Sa défaite préfigure la reconversion militaire de l’internet américain suivie aux attentats du 11 septembre. La déception de la culture numérique étasunienne affecte la communauté geek internationale, comme le résume bien Frank Rieger dans sa synthèse conclusive d’un colloque du Chaos Computer Club.

« Perdre une guerre n’a jamais été une situation agréable. C’est pourquoi la plupart des gens n’aiment pas admettre que nous ayons été vaincus. Nous avions une probabilité vraisemblable de dompter la bête sauvage de la technologie de surveillance universelle – approximativement jusqu’au 10 septembre 2001. Le jour suivant, nous étions vaincus. Tous les espoirs que nous avions, de repousser les grandes multinationales et les ‘pouvoirs sécuritaires’ et de développer des concepts alternatifs fédérateurs dans le monde virtuel, se dissipèrent avec les nuages de fumée du World Trade Center. »
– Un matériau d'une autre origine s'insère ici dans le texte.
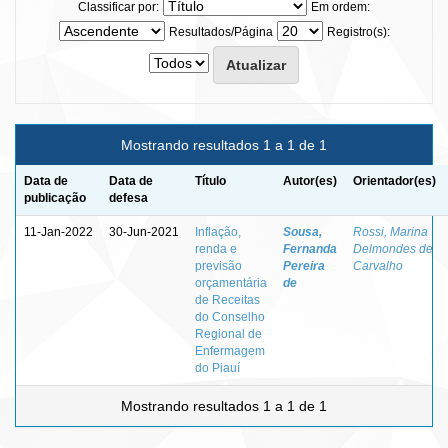
Classificar por:
Em ordem:
Resultados/Página
Registro(s):
Mostrando resultados 1 a 1 de 1
Data de
Data de
Título
Autor(es)
Orientador(es)
publicação
defesa
11-Jan-2022
30-Jun-2021
Inflação,
Sousa,
Rossi, Marina
renda e
Fernanda
Delmondes de
previsão
Pereira
Carvalho
orçamentária
de
de Receitas
do Conselho
Regional de
Enfermagem
do Piauí
Mostrando resultados 1 a 1 de 1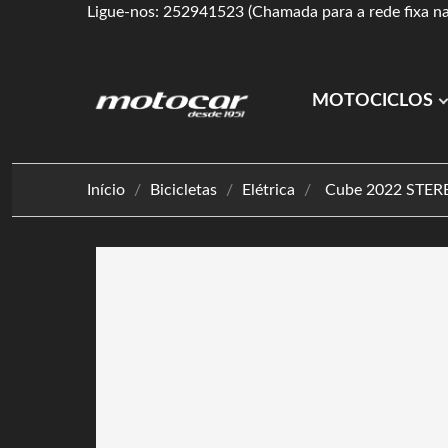
Ligue-nos: 252941523 (Chamada para a rede fixa na
MOTOCICLOS
Início
Bicicletas
Elétrica
Cube 2022 STER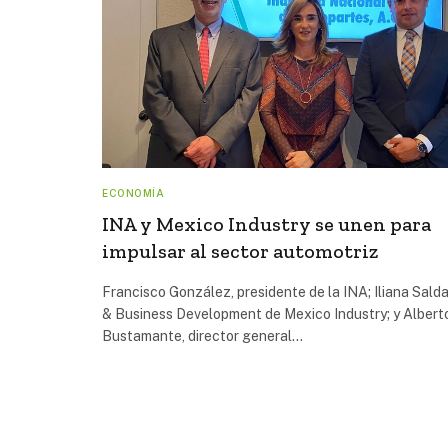
ECONOMÍA
INA y Mexico Industry se unen para
impulsar al sector automotriz
Francisco González, presidente de la INA; Iliana Sald
& Business Development de Mexico Industry; y Albert
Bustamante, director general…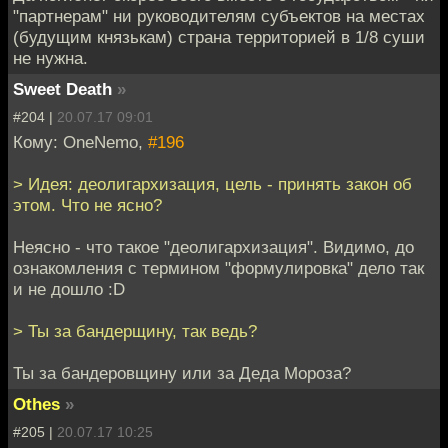
"партнерам" ни руководителям субъектов на местах
(будущим князькам) страна территорией в 1/8 суши
не нужна.
Sweet Death
»
#204 |
20.07.17 09:01
Кому: OneNemo,
#196
> Идея: деолигархизация, цель - принять закон об
этом. Что не ясно?
Неясно - что такое "деолигархизация". Видимо, до
ознакомления с термином "формулировка" дело так
и не дошло :D
> Ты за бандерщину, так ведь?
Ты за бандеровщину или за Деда Мороза?
Othes
»
#205 |
20.07.17 10:25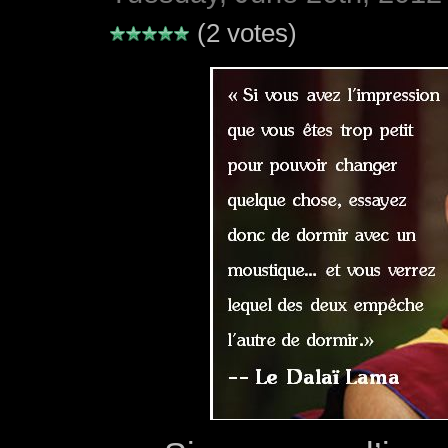
(2 votes)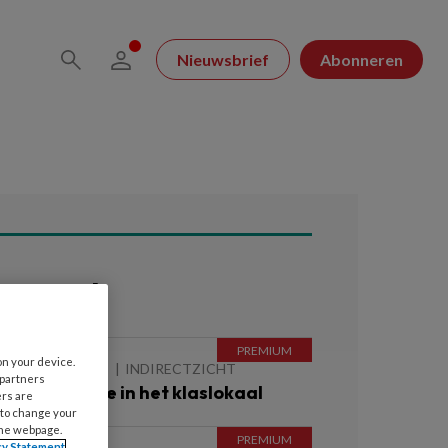
Nieuwsbrief
Abonneren
ees ook
on your device.
 AUGUSTUS 2026
INDIRECTZICHT
 partners
ebitscontrole in het klaslokaal
ers are
 to change your
the webpage.
cy Statement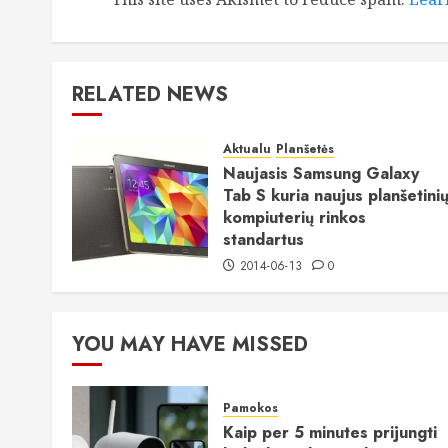
RELATED NEWS
Aktualu
Planšetės
Naujasis Samsung Galaxy
Tab S kuria naujus planšetini
kompiuterių rinkos
standartus
2014-06-13
0
YOU MAY HAVE MISSED
Pamokos
Kaip per 5 minutes prijungti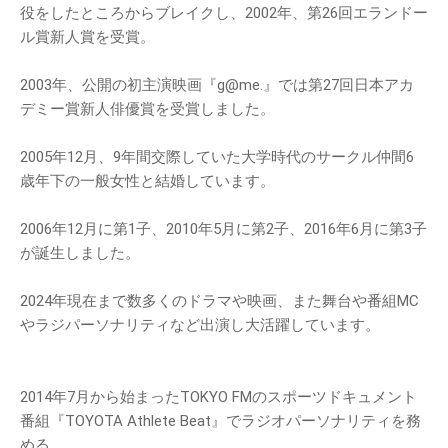
役をしたところからブレイクし、2002年、第26回エランドー
ル賞新人賞を受賞。
2003年、公開の初主演映画『g@me.』では第27回日本アカ
デミー賞新人俳優賞を受賞しました。
2005年12月、9年間交際していた大学時代のサークル仲間6
歳年下の一般女性と結婚しています。
2006年12月に第1子、2010年5月に第2子、2016年6月に第3子
が誕生しました。
2024年現在まで数多くのドラマや映画、また舞台や番組MC
やラジパーソナリティなど出演し大活躍しています。
2014年7月から始まったTOKYO FMのスポーツドキュメント
番組『TOYOTA Athlete Beat』でラジオパーソナリティを務
める。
Le trouble affectif saisonnier dont souffre une partie de la culture du Web est lié à une série de coïncidences historiquement documentées, qui remontent au début des années 2000. Quand elle se sera remise de ces émotions, elle pourra arrêter de nous sortir des prophéties outrancières au début de chaque automne. Après tout, T. S. Eliot était catégorique : ce n’est pas septembre le mois le plus cruel.